> [Work instructions]:
Rewrite every row below as a Markdown table with two columns, Number and Entry. Number the rows in order and put each row's text beside its number, leaving out any blank rows.
## Start Data records
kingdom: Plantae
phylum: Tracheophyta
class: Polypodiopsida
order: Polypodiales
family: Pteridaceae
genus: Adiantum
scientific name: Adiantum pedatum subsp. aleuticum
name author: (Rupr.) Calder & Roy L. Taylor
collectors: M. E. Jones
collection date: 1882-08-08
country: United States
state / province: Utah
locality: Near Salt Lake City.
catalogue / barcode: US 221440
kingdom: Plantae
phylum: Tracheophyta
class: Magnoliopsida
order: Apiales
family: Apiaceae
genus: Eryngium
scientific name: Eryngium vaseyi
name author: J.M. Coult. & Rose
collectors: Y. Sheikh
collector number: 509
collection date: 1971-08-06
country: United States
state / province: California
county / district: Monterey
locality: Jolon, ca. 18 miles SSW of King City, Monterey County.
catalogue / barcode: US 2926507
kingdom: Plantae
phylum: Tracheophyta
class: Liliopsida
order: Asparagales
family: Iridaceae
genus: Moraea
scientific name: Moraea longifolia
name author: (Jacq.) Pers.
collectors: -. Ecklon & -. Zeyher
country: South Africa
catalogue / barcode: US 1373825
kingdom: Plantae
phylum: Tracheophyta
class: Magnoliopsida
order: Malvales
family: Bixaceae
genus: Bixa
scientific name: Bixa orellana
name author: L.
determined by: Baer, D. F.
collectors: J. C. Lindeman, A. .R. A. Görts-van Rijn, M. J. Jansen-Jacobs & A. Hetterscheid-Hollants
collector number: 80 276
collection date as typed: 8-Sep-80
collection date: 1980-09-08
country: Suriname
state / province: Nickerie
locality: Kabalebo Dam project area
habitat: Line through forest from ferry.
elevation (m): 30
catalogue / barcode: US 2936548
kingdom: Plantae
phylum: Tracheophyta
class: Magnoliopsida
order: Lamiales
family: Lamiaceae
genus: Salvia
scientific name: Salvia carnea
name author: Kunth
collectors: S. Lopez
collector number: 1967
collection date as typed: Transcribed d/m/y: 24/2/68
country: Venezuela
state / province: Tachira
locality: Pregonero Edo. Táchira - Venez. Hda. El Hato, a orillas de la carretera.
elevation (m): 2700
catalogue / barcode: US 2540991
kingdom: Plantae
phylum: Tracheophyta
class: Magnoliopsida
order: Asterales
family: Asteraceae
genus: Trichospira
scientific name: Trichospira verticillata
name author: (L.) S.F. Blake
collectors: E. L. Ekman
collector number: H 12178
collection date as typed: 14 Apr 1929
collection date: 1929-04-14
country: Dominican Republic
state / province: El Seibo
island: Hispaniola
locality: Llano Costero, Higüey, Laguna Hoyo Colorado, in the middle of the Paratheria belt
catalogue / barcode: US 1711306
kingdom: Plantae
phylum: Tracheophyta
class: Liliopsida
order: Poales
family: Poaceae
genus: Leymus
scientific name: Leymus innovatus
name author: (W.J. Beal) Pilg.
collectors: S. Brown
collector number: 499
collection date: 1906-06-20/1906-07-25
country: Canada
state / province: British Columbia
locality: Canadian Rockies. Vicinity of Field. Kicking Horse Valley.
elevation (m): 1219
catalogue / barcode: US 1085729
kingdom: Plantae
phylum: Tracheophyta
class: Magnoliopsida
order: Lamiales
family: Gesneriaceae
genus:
## End Data records
> [Reply to the exercise]:
| Number | Entry |
|---|---|
| 1 | kingdom: Plantae |
| 2 | phylum: Tracheophyta |
| 3 | class: Polypodiopsida |
| 4 | order: Polypodiales |
| 5 | family: Pteridaceae |
| 6 | genus: Adiantum |
| 7 | scientific name: Adiantum pedatum subsp. aleuticum |
| 8 | name author: (Rupr.) Calder & Roy L. Taylor |
| 9 | collectors: M. E. Jones |
| 10 | collection date: 1882-08-08 |
| 11 | country: United States |
| 12 | state / province: Utah |
| 13 | locality: Near Salt Lake City. |
| 14 | catalogue / barcode: US 221440 |
| 15 | kingdom: Plantae |
| 16 | phylum: Tracheophyta |
| 17 | class: Magnoliopsida |
| 18 | order: Apiales |
| 19 | family: Apiaceae |
| 20 | genus: Eryngium |
| 21 | scientific name: Eryngium vaseyi |
| 22 | name author: J.M. Coult. & Rose |
| 23 | collectors: Y. Sheikh |
| 24 | collector number: 509 |
| 25 | collection date: 1971-08-06 |
| 26 | country: United States |
| 27 | state / province: California |
| 28 | county / district: Monterey |
| 29 | locality: Jolon, ca. 18 miles SSW of King City, Monterey County. |
| 30 | catalogue / barcode: US 2926507 |
| 31 | kingdom: Plantae |
| 32 | phylum: Tracheophyta |
| 33 | class: Liliopsida |
| 34 | order: Asparagales |
| 35 | family: Iridaceae |
| 36 | genus: Moraea |
| 37 | scientific name: Moraea longifolia |
| 38 | name author: (Jacq.) Pers. |
| 39 | collectors: -. Ecklon & -. Zeyher |
| 40 | country: South Africa |
| 41 | catalogue / barcode: US 1373825 |
| 42 | kingdom: Plantae |
| 43 | phylum: Tracheophyta |
| 44 | class: Magnoliopsida |
| 45 | order: Malvales |
| 46 | family: Bixaceae |
| 47 | genus: Bixa |
| 48 | scientific name: Bixa orellana |
| 49 | name author: L. |
| 50 | determined by: Baer, D. F. |
| 51 | collectors: J. C. Lindeman, A. .R. A. Görts-van Rijn, M. J. Jansen-Jacobs & A. Hetterscheid-Hollants |
| 52 | collector number: 80 276 |
| 53 | collection date as typed: 8-Sep-80 |
| 54 | collection date: 1980-09-08 |
| 55 | country: Suriname |
| 56 | state / province: Nickerie |
| 57 | locality: Kabalebo Dam project area |
| 58 | habitat: Line through forest from ferry. |
| 59 | elevation (m): 30 |
| 60 | catalogue / barcode: US 2936548 |
| 61 | kingdom: Plantae |
| 62 | phylum: Tracheophyta |
| 63 | class: Magnoliopsida |
| 64 | order: Lamiales |
| 65 | family: Lamiaceae |
| 66 | genus: Salvia |
| 67 | scientific name: Salvia carnea |
| 68 | name author: Kunth |
| 69 | collectors: S. Lopez |
| 70 | collector number: 1967 |
| 71 | collection date as typed: Transcribed d/m/y: 24/2/68 |
| 72 | country: Venezuela |
| 73 | state / province: Tachira |
| 74 | locality: Pregonero Edo. Táchira - Venez. Hda. El Hato, a orillas de la carretera. |
| 75 | elevation (m): 2700 |
| 76 | catalogue / barcode: US 2540991 |
| 77 | kingdom: Plantae |
| 78 | phylum: Tracheophyta |
| 79 | class: Magnoliopsida |
| 80 | order: Asterales |
| 81 | family: Asteraceae |
| 82 | genus: Trichospira |
| 83 | scientific name: Trichospira verticillata |
| 84 | name author: (L.) S.F. Blake |
| 85 | collectors: E. L. Ekman |
| 86 | collector number: H 12178 |
| 87 | collection date as typed: 14 Apr 1929 |
| 88 | collection date: 1929-04-14 |
| 89 | country: Dominican Republic |
| 90 | state / province: El Seibo |
| 91 | island: Hispaniola |
| 92 | locality: Llano Costero, Higüey, Laguna Hoyo Colorado, in the middle of the Paratheria belt |
| 93 | catalogue / barcode: US 1711306 |
| 94 | kingdom: Plantae |
| 95 | phylum: Tracheophyta |
| 96 | class: Liliopsida |
| 97 | order: Poales |
| 98 | family: Poaceae |
| 99 | genus: Leymus |
| 100 | scientific name: Leymus innovatus |
| 101 | name author: (W.J. Beal) Pilg. |
| 102 | collectors: S. Brown |
| 103 | collector number: 499 |
| 104 | collection date: 1906-06-20/1906-07-25 |
| 105 | country: Canada |
| 106 | state / province: British Columbia |
| 107 | locality: Canadian Rockies. Vicinity of Field. Kicking Horse Valley. |
| 108 | elevation (m): 1219 |
| 109 | catalogue / barcode: US 1085729 |
| 110 | kingdom: Plantae |
| 111 | phylum: Tracheophyta |
| 112 | class: Magnoliopsida |
| 113 | order: Lamiales |
| 114 | family: Gesneriaceae |
| 115 | genus: |